■ DOCUMENT TEXT:
=== Section Start ===
Samsung introduced last month the Samsung Ativ Q, an Ultrabook Tablet convertible mobile device that features Dual operating System (Windows 8 and Android) and is powered by the latest 4th gen Intel Haswell processor. There are only a few mobile devices that were recently unveiled with this kind of feature, one is the Asus Transformer Book Trio.
But both of them are unique in terms of design and specifications. Since this would be the first for us to experience a convertible device running in both Windows 8 and Android OS, who would buy one of these devices once they hit the shelves? Will this be your future gadget? Before we answer these questions, let us see first the Samsung ATIV Q’s features and specifications.
The Samsung ATIV Q is a hybrid Ultrabook-Tablet convertible, that features a nice 13.3-inch QHD display at 3200×1800 resolution. It’s not the first “convertible” or “slider-type” mobile device, but it is one of the first to feature a Dual Operating System setup. It runs on Windows 8 and Android, and can easily be switched from one OS to another just with a push of a button. And switching from one OS to another doesn’t lag, it’s actually fast, similar to switching from one window to another.
You would also be amazed at how these two OS are integrated well. You can place Android apps on the start screen of Windows 8, and from there you can easily launch the said Android app, without need to totally switch from Windows to Android.
The Samsung ATIV Q is also powered by the latest 4th generation Intel Haswell Core processor. Its graphics processor is handled by the Intel HD Graphics 4400 GPU which is integrated in the Intel Haswell processor. The CPU is not located on the keyboard section, but it’s actually located on the hinge of the ATIV Q, the portion that connects the display and the keyboard.
The Samsung ATIV Q has 4GB of memory and a 128GB solid-state drive for its storage. It weighs around 1.29Kg, somewhat heavy compared to tablets. It has three modes or position, first is the laptop position; then the “float” mode, where the display is elevated from the keyboard giving the impression that it is floating; and when you fully flip the display it turns into tablet mode.
=== Section End ===
Saved entries
=== Section Start ===
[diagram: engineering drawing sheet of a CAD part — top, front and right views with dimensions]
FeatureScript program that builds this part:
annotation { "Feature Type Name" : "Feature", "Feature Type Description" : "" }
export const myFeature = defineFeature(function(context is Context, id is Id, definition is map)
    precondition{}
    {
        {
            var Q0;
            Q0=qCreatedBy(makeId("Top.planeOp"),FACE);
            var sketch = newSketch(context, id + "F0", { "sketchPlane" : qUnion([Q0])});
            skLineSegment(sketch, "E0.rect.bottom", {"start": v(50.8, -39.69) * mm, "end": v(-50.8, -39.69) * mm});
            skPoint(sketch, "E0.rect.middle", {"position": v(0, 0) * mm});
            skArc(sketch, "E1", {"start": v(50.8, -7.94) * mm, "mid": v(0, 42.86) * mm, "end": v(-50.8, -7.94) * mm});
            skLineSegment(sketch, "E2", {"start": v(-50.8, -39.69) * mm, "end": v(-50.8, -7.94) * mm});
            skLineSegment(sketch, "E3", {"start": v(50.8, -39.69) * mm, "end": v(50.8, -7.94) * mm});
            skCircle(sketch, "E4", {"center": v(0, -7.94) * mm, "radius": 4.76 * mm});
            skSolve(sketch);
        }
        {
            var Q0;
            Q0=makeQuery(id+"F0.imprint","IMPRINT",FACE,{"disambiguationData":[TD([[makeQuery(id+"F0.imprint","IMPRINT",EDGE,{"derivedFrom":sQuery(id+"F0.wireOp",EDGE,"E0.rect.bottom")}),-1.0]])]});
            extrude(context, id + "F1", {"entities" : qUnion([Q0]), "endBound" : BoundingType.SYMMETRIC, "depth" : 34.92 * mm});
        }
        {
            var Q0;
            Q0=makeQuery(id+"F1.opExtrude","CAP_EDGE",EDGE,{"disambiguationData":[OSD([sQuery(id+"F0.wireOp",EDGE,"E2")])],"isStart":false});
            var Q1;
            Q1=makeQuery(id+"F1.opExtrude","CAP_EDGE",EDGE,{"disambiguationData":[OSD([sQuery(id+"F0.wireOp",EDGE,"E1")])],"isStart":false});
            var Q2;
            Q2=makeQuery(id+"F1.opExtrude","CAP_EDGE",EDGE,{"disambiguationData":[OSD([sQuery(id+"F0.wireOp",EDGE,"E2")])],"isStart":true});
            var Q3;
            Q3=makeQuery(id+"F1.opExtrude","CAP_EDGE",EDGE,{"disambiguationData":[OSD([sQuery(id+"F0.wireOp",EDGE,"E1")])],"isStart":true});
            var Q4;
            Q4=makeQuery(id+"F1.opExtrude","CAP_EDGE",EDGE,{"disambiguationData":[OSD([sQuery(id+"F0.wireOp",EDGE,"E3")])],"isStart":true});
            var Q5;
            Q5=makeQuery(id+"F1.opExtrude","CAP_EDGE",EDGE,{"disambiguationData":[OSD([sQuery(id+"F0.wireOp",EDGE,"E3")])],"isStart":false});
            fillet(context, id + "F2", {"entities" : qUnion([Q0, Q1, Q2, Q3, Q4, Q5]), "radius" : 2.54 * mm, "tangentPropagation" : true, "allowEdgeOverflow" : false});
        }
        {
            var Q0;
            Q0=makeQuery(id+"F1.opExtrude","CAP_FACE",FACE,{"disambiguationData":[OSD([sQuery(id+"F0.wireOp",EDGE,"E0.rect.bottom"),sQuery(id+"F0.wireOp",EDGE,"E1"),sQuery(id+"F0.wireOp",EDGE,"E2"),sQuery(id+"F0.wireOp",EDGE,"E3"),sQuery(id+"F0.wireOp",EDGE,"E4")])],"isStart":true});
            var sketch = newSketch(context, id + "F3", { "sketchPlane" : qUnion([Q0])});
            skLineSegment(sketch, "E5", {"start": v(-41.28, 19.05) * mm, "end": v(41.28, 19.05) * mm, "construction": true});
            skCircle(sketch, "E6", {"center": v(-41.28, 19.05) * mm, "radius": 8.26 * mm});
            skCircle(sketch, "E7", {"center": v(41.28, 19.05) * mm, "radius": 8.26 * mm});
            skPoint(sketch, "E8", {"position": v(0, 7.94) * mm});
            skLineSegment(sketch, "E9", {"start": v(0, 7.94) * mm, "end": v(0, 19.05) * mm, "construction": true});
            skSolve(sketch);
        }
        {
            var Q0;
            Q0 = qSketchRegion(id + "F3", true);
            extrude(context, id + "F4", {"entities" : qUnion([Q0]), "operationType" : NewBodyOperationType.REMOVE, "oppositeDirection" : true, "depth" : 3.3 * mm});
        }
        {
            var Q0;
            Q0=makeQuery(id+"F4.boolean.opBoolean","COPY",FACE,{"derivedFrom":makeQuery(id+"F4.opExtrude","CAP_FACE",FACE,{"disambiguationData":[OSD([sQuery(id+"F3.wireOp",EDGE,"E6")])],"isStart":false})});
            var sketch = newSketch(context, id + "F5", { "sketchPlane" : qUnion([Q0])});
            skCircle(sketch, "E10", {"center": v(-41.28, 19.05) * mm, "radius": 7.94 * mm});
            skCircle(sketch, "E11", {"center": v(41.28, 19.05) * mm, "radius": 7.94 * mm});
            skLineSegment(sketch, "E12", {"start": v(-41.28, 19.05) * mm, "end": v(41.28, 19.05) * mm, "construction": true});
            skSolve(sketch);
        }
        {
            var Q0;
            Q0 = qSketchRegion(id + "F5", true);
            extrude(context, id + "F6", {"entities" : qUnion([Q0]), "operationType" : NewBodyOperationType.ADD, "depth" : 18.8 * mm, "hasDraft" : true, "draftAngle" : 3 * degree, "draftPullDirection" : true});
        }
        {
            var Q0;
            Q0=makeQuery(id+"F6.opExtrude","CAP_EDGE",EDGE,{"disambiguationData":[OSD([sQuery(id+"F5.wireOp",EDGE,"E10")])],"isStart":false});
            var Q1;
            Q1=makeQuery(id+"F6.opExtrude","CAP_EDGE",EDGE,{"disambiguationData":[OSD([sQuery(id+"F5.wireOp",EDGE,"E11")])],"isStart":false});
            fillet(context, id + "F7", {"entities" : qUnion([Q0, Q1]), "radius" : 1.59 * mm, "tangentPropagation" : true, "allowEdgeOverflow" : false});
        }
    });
=== Section End ===
■ WORK ORDER A:
In the Samsung ATIV Q article, where on the device is the CPU located?
■ WORK ORDER B:
Pick up the Samsung ATIV Q article from its final sentence and carry it forward.

■ WRITTEN RESPONSE A:
On the hinge that connects the display and the keyboard.

■ WRITTEN RESPONSE B:
The Samsung ATIV Q features some basic connectivity options like USB 3.0 (with USB 2.0 option), HDMI output port, headset i/f (mic+line), microSD card slot, as well as a 720p webcam. It also has WiFi 802.11 b/g/n, Bluetooth 4.0, and Accelerometer sensor. Samsung also included the S-Pen, adopted from its Galaxy Note lineup.
If you are looking for a trackpad with left and right-click, the Samsung ATIV Q doesn’t have one. Instead there’s an optical mouse pointer in the middle that serves as the cursor control. If you are not comfortable with its keyboard and optical mouse setup, you might want to attach a third-party keyboard and mouse for faster typing and navigation.
As for its battery life, Samsung said that it can last up to 9 hours. Possible? Yes, thanks to the super-efficient and power-saving Intel Haswell processor. But it also depends on how you use the Samsung ATIV Q and how much load you put on it.
Samsung ATIV Q Specifications
Operating System: Windows 8 and Android
Processor: Intel Core i5-4200U Quad-Core Haswell, 1.6GHz Base, 2.6GHz Turbo
Memory: 4GB DDR3L RAM
Graphics: Intel Graphics HD 4400 at 200MHz, 1GHZ Max
Display: 13.3-inch QHD+ 3200×1800, 275 PPI, IPS LED-Backlit, Multi-touch
Storage: 128GB SSD (Solid State Drive)
Ports: HDMI, microSD, USB 2.0, USB 3.0, Headset, DC-in
Connectivity: WiFi 802.11 b.g.n, Bluetooth 4.0
Features: 1.3 Megapixel Webcam, Accelerometer, Stereo speakers
Dimensions: 327mm x 218mm x 14mm
Weight: 1.29 Kg
Who Needs One?
The Samsung ATIV Q is truly a unique mobile device. At first I was thinking who on Earth would buy one of this, and wants to have two OS running on the same device? Wouldn’t it complicate things more? Who will be the target market?
After reading more articles about the Samsung ATIV Q, I began to realize its potential. Some people want to run Windows and iOS in their PC, well, why not Windows and Android in a hybrid device?
Since there are tons of Android devices already in the market, but lacks the productivity power of a Windows OS, integrating these two OS and putting them side by side allows you to enjoy an take advantage of both worlds, without the need to have a separate device. File sharing and switching from one OS to another (same with apps), this makes it more convenient for people who use Android and Windows.
I’m not sure if the Samsung ATIV Q or similar hybrid dual-OS devices would attract Apple fanboys. Perhaps it may or may not, but for people who use Android and Windows in their everyday lives, this might be their next mobile gadget.
Price and Where to Buy
Currently, there’s no word yet about the Samsung ATIV Q’s exact pricing or SRP, as well as its availability. But it is expected that Samsung would release this product this year, perhaps somewhere this Q3 or Q4 of 2013.
I’ll update this post, or post an update once the Samsung ATIV Q is available.